As Language Models (LMs) increasingly operate as autonomous agents, accurately forecasting their capabilities becomes crucial for societal preparedness. We evaluate six forecasting methods that predict downstream capabilities of LM agents. We use "one-step" approaches that predict benchmark scores from input metrics like compute or model release date directly or "two-step" approaches that first predict an intermediate metric like the principal component of cross-benchmark performance (PC-1) and human-evaluated competitive Elo ratings. We evaluate our forecasting methods by backtesting them on a dataset of 38 LMs from the OpenLLM 2 leaderboard. We then use the validated two-step approach (Release Date$\to$Elo$\to$Benchmark) to predict LM agent performance for frontier models on three benchmarks: SWE-Bench Verified (software development), Cybench (cybersecurity assessment), and RE-Bench (ML research engineering). Our forecast predicts that by the beginning of 2026, non-specialized LM agents with low capability elicitation will reach a success rate of 54% on SWE-Bench Verified, while state-of-the-art LM agents will reach an 87% success rate. Our approach does not account for recent advances in inference-compute scaling and might thus be too conservative.

Figures (7)

• Figure 1: Low-Elicitation and High-Elicitation forecasts for LM agent performance on SWE-Bench, Cybench, and RE-Bench. Elicitation level refers to performance improvements from optimizing agent scaffolds, tools, and prompts to achieve better results. Forecasts are generated by predicting Chatbot Arena Elo-scores from release date and then benchmark score from Elo. The low-elicitation (blue) forecasts serve as a conservative estimate, as the agent has not been optimized and does not leverage additional inference compute. The high-elicitation (orange) forecasts use the highest publicly reported performance scores. Because RE-Bench has no public high-elicitation data, it is excluded from these forecasts.
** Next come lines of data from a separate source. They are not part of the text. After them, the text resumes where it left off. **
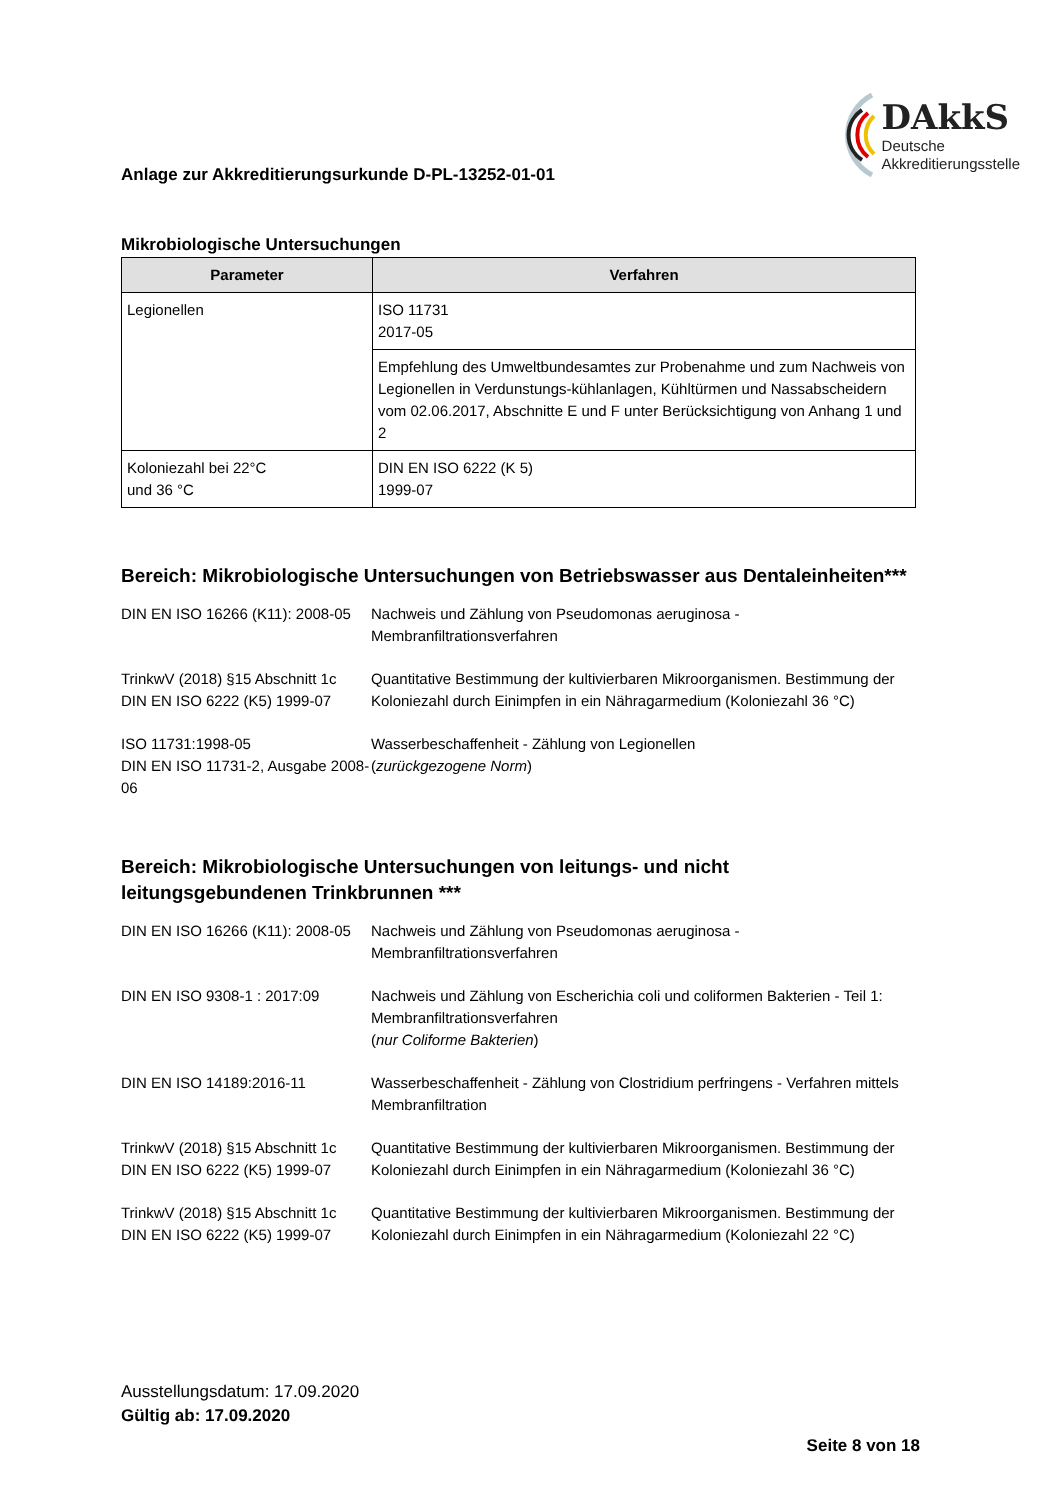Anlage zur Akkreditierungsurkunde D-PL-13252-01-01
DAkkS
Deutsche
Akkreditierungsstelle
Mikrobiologische Untersuchungen
| Parameter | Verfahren |
| --- | --- |
| Legionellen | ISO 11731 2017-05 |
| | Empfehlung des Umweltbundesamtes zur Probenahme und zum Nachweis von Legionellen in Verdunstungs-kühlanlagen, Kühltürmen und Nassabscheidern vom 02.06.2017, Abschnitte E und F unter Berücksichtigung von Anhang 1 und 2 |
| Koloniezahl bei 22°C und 36 °C | DIN EN ISO 6222 (K 5) 1999-07 |
Bereich: Mikrobiologische Untersuchungen von Betriebswasser aus Dentaleinheiten***
DIN EN ISO 16266 (K11): 2008-05
Nachweis und Zählung von Pseudomonas aeruginosa -
Membranfiltrationsverfahren
TrinkwV (2018) §15 Abschnitt 1c
DIN EN ISO 6222 (K5) 1999-07
Quantitative Bestimmung der kultivierbaren Mikroorganismen. Bestimmung der Koloniezahl durch Einimpfen in ein Nähragarmedium (Koloniezahl 36 °C)
ISO 11731:1998-05
DIN EN ISO 11731-2, Ausgabe 2008-06
Wasserbeschaffenheit - Zählung von Legionellen
(zurückgezogene Norm)
Bereich: Mikrobiologische Untersuchungen von leitungs- und nicht leitungsgebundenen Trinkbrunnen ***
DIN EN ISO 16266 (K11): 2008-05
Nachweis und Zählung von Pseudomonas aeruginosa -
Membranfiltrationsverfahren
DIN EN ISO 9308-1 : 2017:09 Nachweis und Zählung von Escherichia coli und coliformen Bakterien - Teil 1: Membranfiltrationsverfahren
(nur Coliforme Bakterien)
DIN EN ISO 14189:2016-11 Wasserbeschaffenheit - Zählung von Clostridium perfringens - Verfahren mittels Membranfiltration
TrinkwV (2018) §15 Abschnitt 1c
DIN EN ISO 6222 (K5) 1999-07
Quantitative Bestimmung der kultivierbaren Mikroorganismen. Bestimmung der Koloniezahl durch Einimpfen in ein Nähragarmedium (Koloniezahl 36 °C)
TrinkwV (2018) §15 Abschnitt 1c
DIN EN ISO 6222 (K5) 1999-07
Quantitative Bestimmung der kultivierbaren Mikroorganismen. Bestimmung der Koloniezahl durch Einimpfen in ein Nähragarmedium (Koloniezahl 22 °C)
Ausstellungsdatum: 17.09.2020
Gültig ab: 17.09.2020
Seite 8 von 18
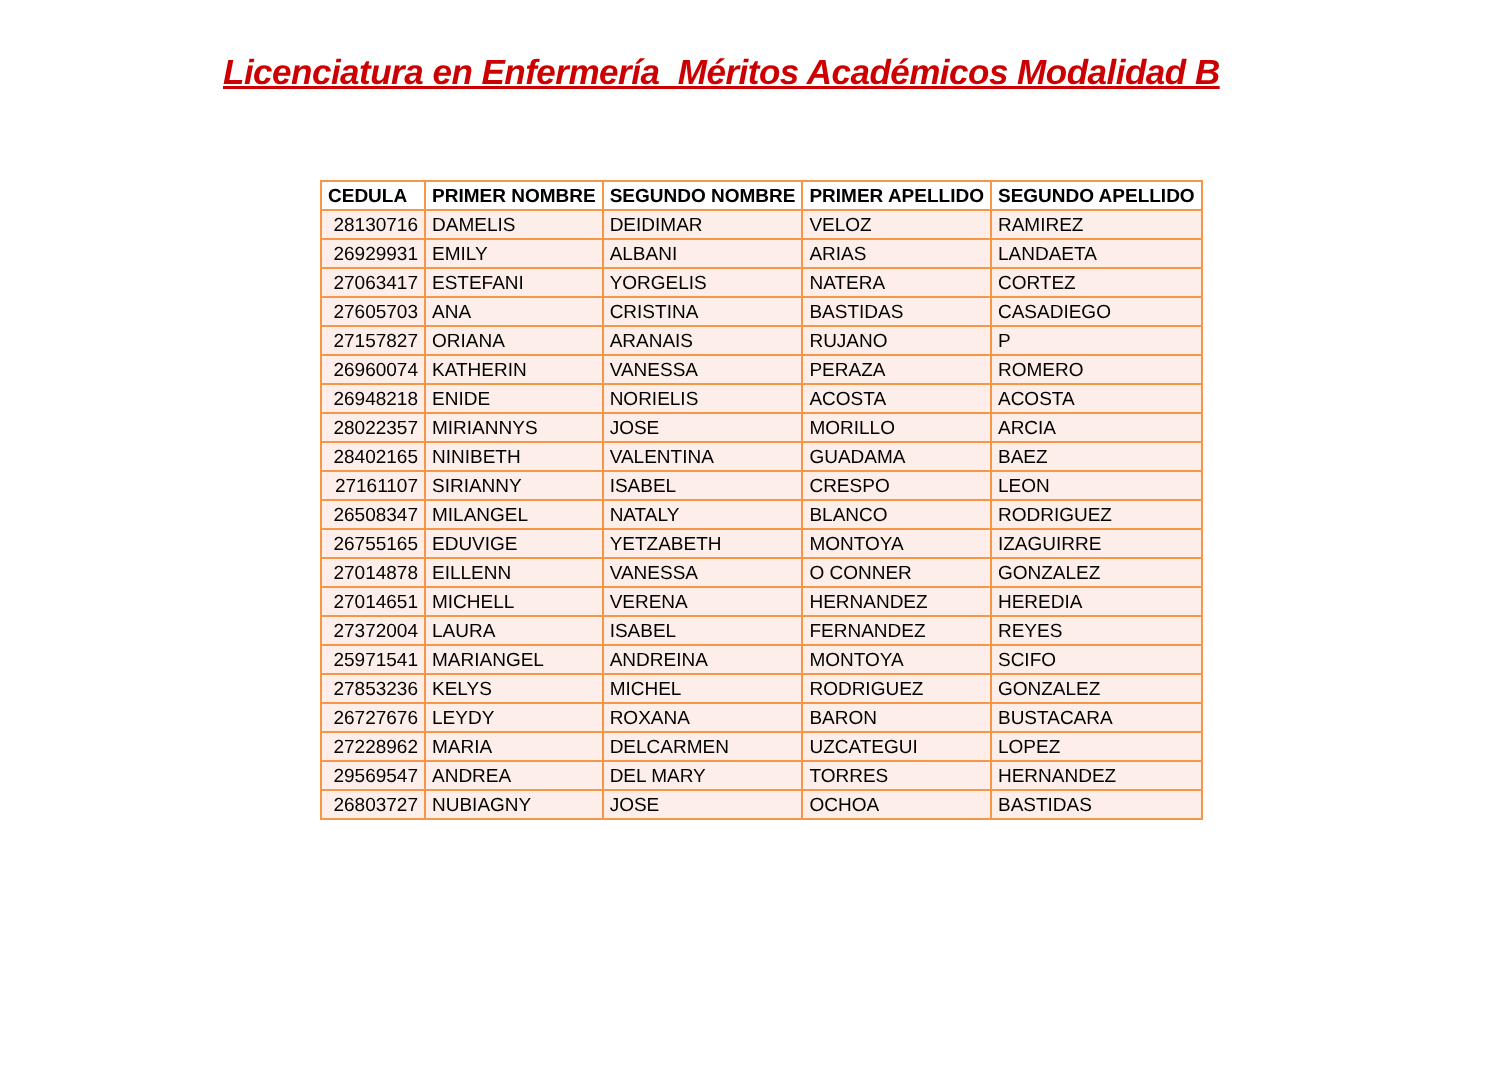Licenciatura en Enfermería Méritos Académicos Modalidad B
| CEDULA | PRIMER NOMBRE | SEGUNDO NOMBRE | PRIMER APELLIDO | SEGUNDO APELLIDO |
| --- | --- | --- | --- | --- |
| 28130716 | DAMELIS | DEIDIMAR | VELOZ | RAMIREZ |
| 26929931 | EMILY | ALBANI | ARIAS | LANDAETA |
| 27063417 | ESTEFANI | YORGELIS | NATERA | CORTEZ |
| 27605703 | ANA | CRISTINA | BASTIDAS | CASADIEGO |
| 27157827 | ORIANA | ARANAIS | RUJANO | P |
| 26960074 | KATHERIN | VANESSA | PERAZA | ROMERO |
| 26948218 | ENIDE | NORIELIS | ACOSTA | ACOSTA |
| 28022357 | MIRIANNYS | JOSE | MORILLO | ARCIA |
| 28402165 | NINIBETH | VALENTINA | GUADAMA | BAEZ |
| 27161107 | SIRIANNY | ISABEL | CRESPO | LEON |
| 26508347 | MILANGEL | NATALY | BLANCO | RODRIGUEZ |
| 26755165 | EDUVIGE | YETZABETH | MONTOYA | IZAGUIRRE |
| 27014878 | EILLENN | VANESSA | O CONNER | GONZALEZ |
| 27014651 | MICHELL | VERENA | HERNANDEZ | HEREDIA |
| 27372004 | LAURA | ISABEL | FERNANDEZ | REYES |
| 25971541 | MARIANGEL | ANDREINA | MONTOYA | SCIFO |
| 27853236 | KELYS | MICHEL | RODRIGUEZ | GONZALEZ |
| 26727676 | LEYDY | ROXANA | BARON | BUSTACARA |
| 27228962 | MARIA | DELCARMEN | UZCATEGUI | LOPEZ |
| 29569547 | ANDREA | DEL MARY | TORRES | HERNANDEZ |
| 26803727 | NUBIAGNY | JOSE | OCHOA | BASTIDAS |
• Figure 2: Six approaches for predicting frontier LM capabilities. Two direct methods (blue pathways) model benchmark performance as a sigmoid function of either release date or compute (log-FLOP). Four two-step methods (red and purple pathways) first use a linear function to predict intermediate capability metrics (PC-1 or Chatbot Arena Elo) from input variables, then map these metrics to benchmark scores using a sigmoid function.
• Figure 3: Forecasting intermediate capability metrics from input variables for frontier models. We find that both PC-1 and Elo are surprisingly linear when predicted from FLOP and release date, with all combinations having a $R^2$$\ge$ 0.91.
• Figure 4: Visualization of backtesting forecasts for MMLU-PRO using the full method. We split the data into 4 parts with an equal number of models. We then fit a full path on split 1 and test on split 2, fit on 1 & 2, and predict on 3, and so forth. Top: Comparing predicted to actual performance. Frontier models are marked with stars. Bottom: Average RMSE over frontier models. Bars are colored by the split they predict.
• Figure 5: Predictions for a 0.9 success rate on SWE-Bench Verified and Cybench and a score of 1 on RE-Bench for low and high elicitation, respectively. We compute the distribution using bootstrapping with 10,000 samples. Note that the medians (50th percentile) of these histograms do not necessarily equal the forecasts made with all data points in Figure \ref{['fig:scaling-graph']}.